Sanij et al. reveal how a transcription-promoting protein prevents these genes from getting uptight.
Human cells have rRNA genes aplenty—roughly 200 of them, which are arranged in clusters. Tuning their output is crucial because too little rRNA can stifle cell growth, whereas too much might lead to cancer. A factor that controls rRNA production is the protein UBF. It maintains rRNA genes in a loose conformation that allows transcription, rather than a condensed and inactive state. How UBF achieved this feat was an unanswered question.

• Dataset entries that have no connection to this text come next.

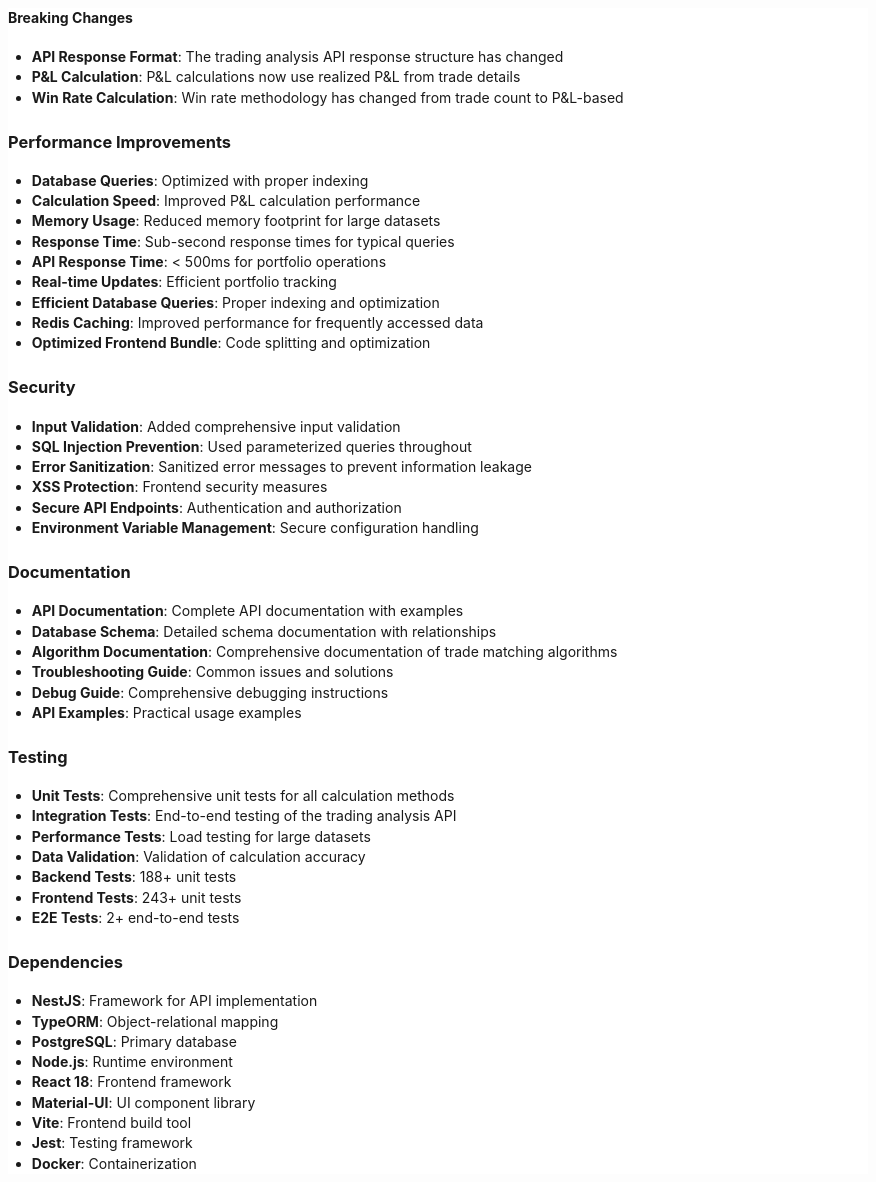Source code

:#### Breaking Changes
- **API Response Format**: The trading analysis API response structure has changed
- **P&L Calculation**: P&L calculations now use realized P&L from trade details
- **Win Rate Calculation**: Win rate methodology has changed from trade count to P&L-based

### Performance Improvements
- **Database Queries**: Optimized with proper indexing
- **Calculation Speed**: Improved P&L calculation performance
- **Memory Usage**: Reduced memory footprint for large datasets
- **Response Time**: Sub-second response times for typical queries
- **API Response Time**: < 500ms for portfolio operations
- **Real-time Updates**: Efficient portfolio tracking
- **Efficient Database Queries**: Proper indexing and optimization
- **Redis Caching**: Improved performance for frequently accessed data
- **Optimized Frontend Bundle**: Code splitting and optimization

### Security
- **Input Validation**: Added comprehensive input validation
- **SQL Injection Prevention**: Used parameterized queries throughout
- **Error Sanitization**: Sanitized error messages to prevent information leakage
- **XSS Protection**: Frontend security measures
- **Secure API Endpoints**: Authentication and authorization
- **Environment Variable Management**: Secure configuration handling

### Documentation
- **API Documentation**: Complete API documentation with examples
- **Database Schema**: Detailed schema documentation with relationships
- **Algorithm Documentation**: Comprehensive documentation of trade matching algorithms
- **Troubleshooting Guide**: Common issues and solutions
- **Debug Guide**: Comprehensive debugging instructions
- **API Examples**: Practical usage examples

### Testing
- **Unit Tests**: Comprehensive unit tests for all calculation methods
- **Integration Tests**: End-to-end testing of the trading analysis API
- **Performance Tests**: Load testing for large datasets
- **Data Validation**: Validation of calculation accuracy
- **Backend Tests**: 188+ unit tests
- **Frontend Tests**: 243+ unit tests
- **E2E Tests**: 2+ end-to-end tests

### Dependencies
- **NestJS**: Framework for API implementation
- **TypeORM**: Object-relational mapping
- **PostgreSQL**: Primary database
- **Node.js**: Runtime environment
- **React 18**: Frontend framework
- **Material-UI**: UI component library
- **Vite**: Frontend build tool
- **Jest**: Testing framework
- **Docker**: Containerization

To find out more, Sanij et al. used RNAi to trim UBF levels in human cells by 80%. The researchers' analysis ruled out one method that cells often employ to shut down genes permanently—affixing methyl groups. In fact, the team showed, rRNA silencing is reversible, unlike methylation. The researchers think that UBF works by obstructing the H1 linker histone, which helps stabilize nucleosome particles and allows them to condense into higher-order structures. The linker histone's effect is to compact the DNA, thereby silencing genes. But when UBF is present, the histone can't gain access to the DNA.
The study's big surprise came when the researchers measured rRNA output in cells with scant UBF. Instead of plunging, rRNA levels remained constant. The cells compensated by cranking up the activity of the genes that remained turned on. Cells could muster sufficient rRNA even with 90% of the genes shut down. This result indicates that UBF's actions serve another purpose besides adjusting rRNA levels, such as stabilizing DNA.